A stillness takes the old woman behind me. As I turn to peer back at her, I see that hunched frame stiffen. Unnatural, like a marionette without strings. Her pinched mouth goes slack the way a bell goes silent after its last toll. And as the air lets out past her lips, so does an appalled hiss.

“What did you just call me, Boy?”

That powdered, preserved face wrinkles in the light from the open basement door.

“Are you deaf or just stupid, Absinthe?” I jerk the chain she holds like a leash, whipping it to knock the syringe out of her hand. “Did you really think I haven’t known who you were this entire time?”

Absinthe shrieks from the snapping of chains across her knuckles, holding her hand to her chest as if she’s just been bit by a dog. She takes three steps away from me. I might as well be waving around a knife.

“Who sent you, Boy?”

I just laugh. “If I tell you, will you show mercy on me?”

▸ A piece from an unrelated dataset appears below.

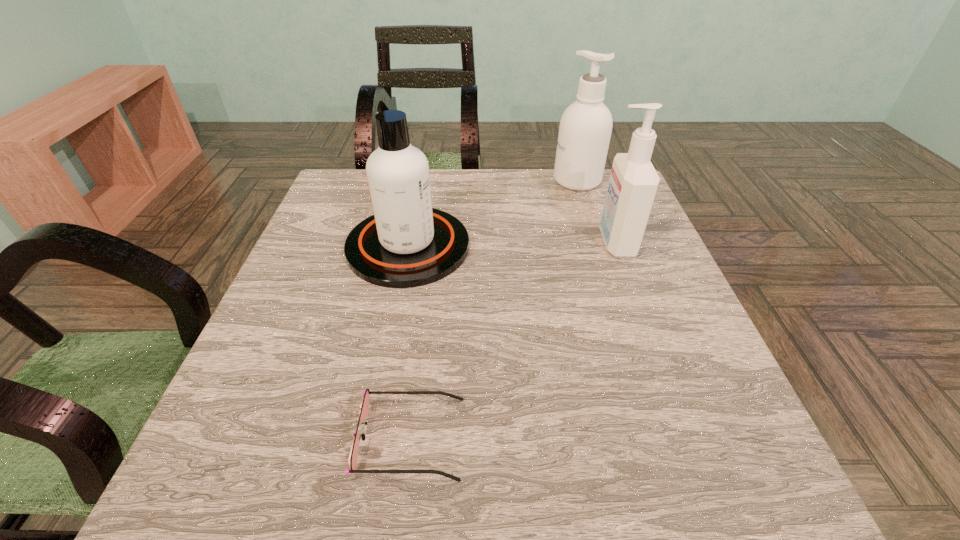
Locate which cleansing agent is the closest to the farthest cleansing agent. Please provide its 2D coordinates. Your answer should be formatted as a tuple, i.e. [(x, y)], where the tuple contains the x and y coordinates of a point satisfying the conditions above.

[(633, 183)]

Locate which cleansing agent is the closest to the farthest object. Please provide its 2D coordinates. Your answer should be formatted as a tuple, i.e. [(x, y)], where the tuple contains the x and y coordinates of a point satisfying the conditions above.

[(633, 183)]

Where is `vacant space that satisfies the following two spatial constraints: 1. on the front label of the farthest cleansing agent; 2. on the front side of the leftmost cleansing agent`? vacant space that satisfies the following two spatial constraints: 1. on the front label of the farthest cleansing agent; 2. on the front side of the leftmost cleansing agent is located at coordinates (598, 247).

“I might.” She lifts that pointed chin.

I smile as I remember she is a highly religious woman. In fact, Aunt Skylenna told us about Sapphire’s father splitting a persecuting alter, based on Absinthe who inflicted religious torture on them.

“Abaddon sent me.”

There’s a dense pause.

“Abaddon,” she repeats in a low whisper.

“Yes.”

Abaddon. The angel of the bottomless pit. King over the locusts. A holy tormentor of God sent to target those left behind in Revelation. He is unleashed during the fifth trumpet to make the unrepentant wish they were dead for five months with his army of entities described as warhorses with human faces, lion’s teeth, and scorpion tails.

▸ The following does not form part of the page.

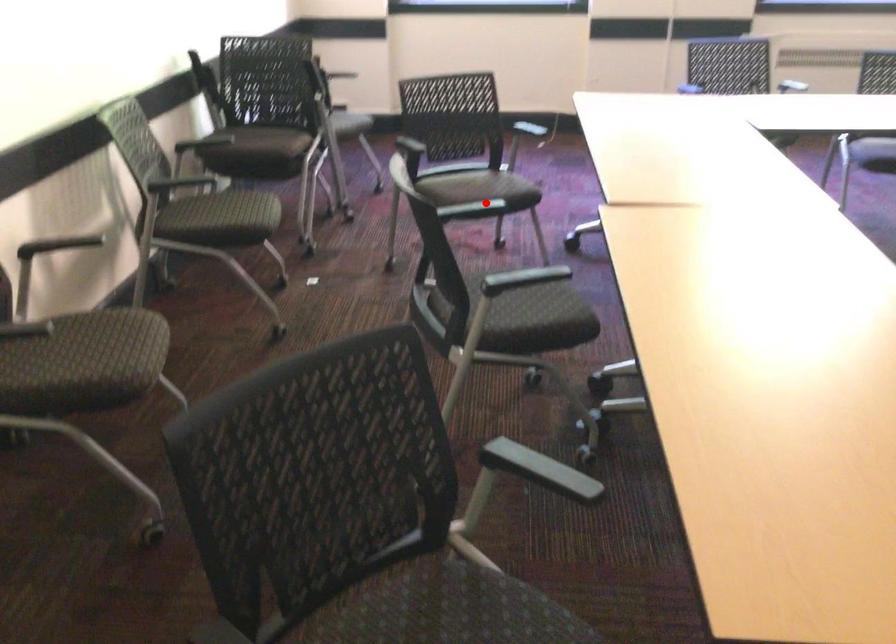
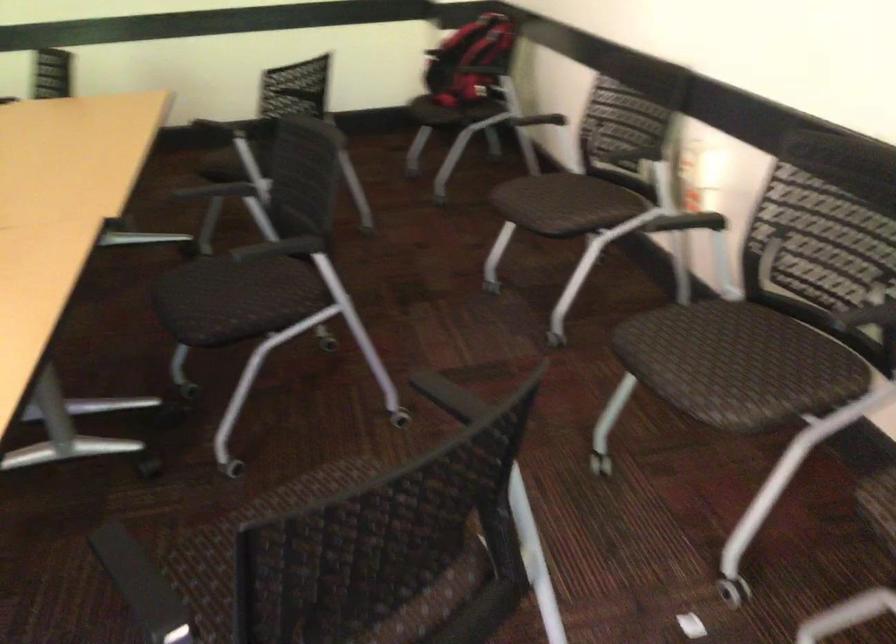
Question: I am providing you with two images of the same scene from different viewpoints. Image1 has a red point marked. In image2, the corresponding 3D location appears at what relative position? Reply with the corresponding letter.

And I know Absinthe knows of this part of the Bible.

“God sees all, Absinthe. He sees those who use his name to inflict pain on the innocent.”

The old hag’s eyes dart across the room, searching to explain her horrific ways. And I fight to hide my surprised smile. She’s actually buying it. The pious hag is digesting the possibility of an old, powerful angel sending me to be her undoing.

“I am a loyal servant of God! His right hand!” she justifies with a huff. “Youth need to be punished and treated for their wickedness. Children are born evil, and it’s my divine destiny to beat it out of them!”

I sigh. “And with that logic, youwillgo to hell.”

The peeling of skin is horrendous. I grunt as I pull my right hand the rest of the way through my restraint. A wet trickle lubricates the exit, but still, that flesh curls as it’s skinned from my hand.

Absinthe’s neck is squishy and fragile under my hold as I lift her off her feet. Her penny loafers dangle just above the ground. I grit my teeth and watch her struggle to breathe, swatting at my arm to drop her.

“I’d kill you here if your punishment in the future wasn’t so satisfying,” I growl.

Dessin broke her back and paralyzed her when he saved Aunt Skylenna. Then many years later, Aunt Skylenna hunted her down and burned her at a stake next to her grandson.

The back of Absinthe’s head smacks against the stone wall after throwing her light body away from me. I don’t have time to inflict the pain that would make me feel better after what she did to fuck with my head. I’ve never experienced Mind Phantoms before, but I used to defend their concept as my birth father used them to get ahead in war.

Now, I can’t imagine who could ever sanction something so horrific.